Pertama, berpegangan pada Pasal 4 ayat (1) Undang-undang Dasar Negara Republik Indonesia Tahun 1945. Kedua, Undang-undang Nomor 8 Tahun 1983 tentang Pajak Pertambahan Nilai Barang dan Jasa dan Pajak Penjualan Atas Barang Mewah.
Ketiga, menggunakan Undang-undang Nomor 22 Tahun 2001 tentang Minyak dan Gas Bumi. Keempat, berdasarkan Undang-undang Nomor 30 Tahun 2007 tentang Energi. Kelima, melalui Peraturan Pemerintah Nomor 36 Tahun 2004 tentang Kegiatan Usaha Hilir Minyak dan Gas Bumi.
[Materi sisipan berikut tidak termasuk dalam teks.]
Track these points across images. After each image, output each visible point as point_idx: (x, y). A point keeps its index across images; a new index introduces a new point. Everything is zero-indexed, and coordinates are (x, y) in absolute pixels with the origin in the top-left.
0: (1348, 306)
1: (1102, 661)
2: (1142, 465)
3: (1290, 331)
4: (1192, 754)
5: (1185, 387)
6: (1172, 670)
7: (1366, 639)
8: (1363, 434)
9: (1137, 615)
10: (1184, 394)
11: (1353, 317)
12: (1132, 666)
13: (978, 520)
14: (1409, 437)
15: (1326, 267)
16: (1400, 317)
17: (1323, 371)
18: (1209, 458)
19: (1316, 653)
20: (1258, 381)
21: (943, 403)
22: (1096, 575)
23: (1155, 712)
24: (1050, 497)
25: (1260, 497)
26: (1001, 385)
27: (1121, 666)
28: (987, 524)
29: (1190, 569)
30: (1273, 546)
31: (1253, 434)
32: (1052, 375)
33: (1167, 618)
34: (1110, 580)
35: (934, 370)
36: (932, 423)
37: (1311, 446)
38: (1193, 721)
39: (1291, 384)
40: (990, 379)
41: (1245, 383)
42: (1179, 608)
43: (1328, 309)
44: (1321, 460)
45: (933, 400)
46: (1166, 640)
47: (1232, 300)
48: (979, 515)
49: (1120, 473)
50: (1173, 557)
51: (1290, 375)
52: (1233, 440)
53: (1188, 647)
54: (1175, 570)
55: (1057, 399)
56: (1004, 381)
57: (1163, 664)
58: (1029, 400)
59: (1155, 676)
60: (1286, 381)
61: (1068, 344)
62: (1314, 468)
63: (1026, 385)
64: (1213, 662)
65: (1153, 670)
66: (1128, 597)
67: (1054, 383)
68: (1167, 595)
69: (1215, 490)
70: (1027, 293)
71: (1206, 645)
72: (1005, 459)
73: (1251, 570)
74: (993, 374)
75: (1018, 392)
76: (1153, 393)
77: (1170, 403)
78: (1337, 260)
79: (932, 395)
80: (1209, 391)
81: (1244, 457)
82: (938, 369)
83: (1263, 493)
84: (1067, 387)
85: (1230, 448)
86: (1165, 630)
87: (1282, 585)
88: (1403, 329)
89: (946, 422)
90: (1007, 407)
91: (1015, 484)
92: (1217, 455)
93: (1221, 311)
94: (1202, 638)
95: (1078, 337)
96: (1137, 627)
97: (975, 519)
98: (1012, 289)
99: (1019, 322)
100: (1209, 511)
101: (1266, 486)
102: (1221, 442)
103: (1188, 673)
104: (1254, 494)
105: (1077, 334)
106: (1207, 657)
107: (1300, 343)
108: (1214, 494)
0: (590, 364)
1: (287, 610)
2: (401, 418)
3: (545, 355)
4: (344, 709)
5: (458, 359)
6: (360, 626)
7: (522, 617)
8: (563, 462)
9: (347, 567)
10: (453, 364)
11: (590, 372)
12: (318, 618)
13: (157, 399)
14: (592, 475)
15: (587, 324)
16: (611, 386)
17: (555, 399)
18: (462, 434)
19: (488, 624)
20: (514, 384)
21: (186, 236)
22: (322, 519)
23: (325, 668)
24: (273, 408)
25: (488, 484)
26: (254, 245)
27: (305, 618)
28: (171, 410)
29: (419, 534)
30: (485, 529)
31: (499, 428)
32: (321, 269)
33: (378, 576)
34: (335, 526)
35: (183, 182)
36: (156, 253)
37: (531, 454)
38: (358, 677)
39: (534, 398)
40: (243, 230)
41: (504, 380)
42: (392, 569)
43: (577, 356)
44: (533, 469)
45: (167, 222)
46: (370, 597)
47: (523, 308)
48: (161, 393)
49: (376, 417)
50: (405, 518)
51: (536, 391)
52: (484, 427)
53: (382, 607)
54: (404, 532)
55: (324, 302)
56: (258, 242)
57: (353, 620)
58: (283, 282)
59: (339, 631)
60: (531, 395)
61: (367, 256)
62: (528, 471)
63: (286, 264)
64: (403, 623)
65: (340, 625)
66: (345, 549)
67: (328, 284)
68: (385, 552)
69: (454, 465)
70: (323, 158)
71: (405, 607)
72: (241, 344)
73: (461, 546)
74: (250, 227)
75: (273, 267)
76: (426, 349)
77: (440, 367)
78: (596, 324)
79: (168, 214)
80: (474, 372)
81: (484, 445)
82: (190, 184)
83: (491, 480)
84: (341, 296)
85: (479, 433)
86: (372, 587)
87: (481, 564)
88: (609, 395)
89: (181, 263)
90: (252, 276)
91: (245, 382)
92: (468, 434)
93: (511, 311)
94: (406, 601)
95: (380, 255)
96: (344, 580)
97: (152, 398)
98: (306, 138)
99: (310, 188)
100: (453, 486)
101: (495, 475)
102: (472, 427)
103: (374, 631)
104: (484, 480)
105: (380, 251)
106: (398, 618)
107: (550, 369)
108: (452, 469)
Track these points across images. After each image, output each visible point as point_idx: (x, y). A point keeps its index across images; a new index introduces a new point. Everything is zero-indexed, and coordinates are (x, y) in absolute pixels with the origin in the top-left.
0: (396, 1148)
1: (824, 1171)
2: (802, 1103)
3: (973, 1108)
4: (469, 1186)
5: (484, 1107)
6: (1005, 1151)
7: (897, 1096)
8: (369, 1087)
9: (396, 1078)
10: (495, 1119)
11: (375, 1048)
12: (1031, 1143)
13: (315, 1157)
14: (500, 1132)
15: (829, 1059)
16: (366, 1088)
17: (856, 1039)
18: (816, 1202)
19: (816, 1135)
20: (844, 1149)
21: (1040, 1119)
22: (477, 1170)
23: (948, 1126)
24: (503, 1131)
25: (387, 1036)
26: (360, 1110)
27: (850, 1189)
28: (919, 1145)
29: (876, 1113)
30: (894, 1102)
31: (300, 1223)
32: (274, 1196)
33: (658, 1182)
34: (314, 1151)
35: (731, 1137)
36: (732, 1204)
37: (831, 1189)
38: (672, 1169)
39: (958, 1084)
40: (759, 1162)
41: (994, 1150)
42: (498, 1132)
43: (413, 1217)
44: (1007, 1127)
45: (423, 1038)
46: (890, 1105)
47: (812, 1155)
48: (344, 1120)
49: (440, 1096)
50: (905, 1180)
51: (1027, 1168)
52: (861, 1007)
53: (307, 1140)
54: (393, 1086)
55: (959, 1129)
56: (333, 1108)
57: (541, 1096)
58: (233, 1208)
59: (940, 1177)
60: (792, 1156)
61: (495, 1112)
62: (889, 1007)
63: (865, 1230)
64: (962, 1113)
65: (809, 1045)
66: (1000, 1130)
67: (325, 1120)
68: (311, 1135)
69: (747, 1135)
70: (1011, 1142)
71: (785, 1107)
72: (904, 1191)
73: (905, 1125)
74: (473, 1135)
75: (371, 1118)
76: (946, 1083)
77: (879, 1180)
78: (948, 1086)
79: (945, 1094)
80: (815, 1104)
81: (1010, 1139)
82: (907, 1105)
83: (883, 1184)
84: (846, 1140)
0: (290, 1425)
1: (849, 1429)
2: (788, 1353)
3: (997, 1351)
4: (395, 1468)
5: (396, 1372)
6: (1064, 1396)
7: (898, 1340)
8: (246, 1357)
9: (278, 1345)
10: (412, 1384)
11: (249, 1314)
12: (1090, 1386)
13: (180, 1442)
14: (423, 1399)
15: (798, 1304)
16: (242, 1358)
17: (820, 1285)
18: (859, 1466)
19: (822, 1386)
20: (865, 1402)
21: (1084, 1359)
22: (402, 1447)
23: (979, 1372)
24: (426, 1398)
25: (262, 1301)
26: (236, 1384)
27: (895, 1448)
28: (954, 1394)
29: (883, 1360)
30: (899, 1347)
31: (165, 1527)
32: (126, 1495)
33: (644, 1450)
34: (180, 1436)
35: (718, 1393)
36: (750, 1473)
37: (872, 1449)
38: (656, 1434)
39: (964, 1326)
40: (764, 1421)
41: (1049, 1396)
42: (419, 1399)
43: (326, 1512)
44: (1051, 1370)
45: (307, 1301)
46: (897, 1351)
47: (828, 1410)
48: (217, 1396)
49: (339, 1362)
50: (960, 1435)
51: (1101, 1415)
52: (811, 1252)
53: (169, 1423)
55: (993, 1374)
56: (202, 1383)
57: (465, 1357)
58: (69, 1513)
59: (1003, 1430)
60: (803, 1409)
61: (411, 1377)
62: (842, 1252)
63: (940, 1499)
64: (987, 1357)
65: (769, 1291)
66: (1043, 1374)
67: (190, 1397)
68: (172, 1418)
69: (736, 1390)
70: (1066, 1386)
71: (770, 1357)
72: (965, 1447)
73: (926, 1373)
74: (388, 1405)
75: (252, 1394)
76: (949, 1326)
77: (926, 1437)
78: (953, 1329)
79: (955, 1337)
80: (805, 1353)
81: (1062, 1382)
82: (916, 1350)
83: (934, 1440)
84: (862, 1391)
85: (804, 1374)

Sebagaimana telah diubah dengan Peraturan Pemerintah Nomor 30 Tahun 2009.
Keenam, menggunakan Peraturan Presiden Nomor 71 Tahun 2005 Tentang Penyediaan dan Pendistribusian Jenis Bahan Bakar Minyak Tertentu sebagaimana telah diubah dengan Peraturan Presiden Nomor 45 Tahun 2009. Ketujuh, berdasarkan Putusan MK No. 002/PUU-I/2003 terkait Pasal 28 UU Migas.
"Pasal 28 UU Migas semula menentukan bahwa 'harga BBM/gas bumi diserahkan pada mekanisme persaingan usaha yang sehat dan wajar'. MK dalam putusannya menyatakan pasal ini tidak mengikat," jelas Sofyan.
Dia menambahkan, MK kemudian menetapkan bahwa campur tangan pemerintah dalam kebijakan penentuan harga haruslah menjadi kewenangan yang diutamakan untuk cabang-cabang produksi yang penting bagi negara dan menguasai hajat hidup rakyat banyak, seperti BBM dan gas bumi ini.
"MK berpendapat bahwa penentuan/penetapan harga BBM tetap di tangan pemerintah. Pemerintah mengeluarkan PP 30 tahun 2009 yang menyebutkan 'harga BBM dan gas bumi diatur dan/atau ditetapkan oleh Pemerintah'," pungkas dia.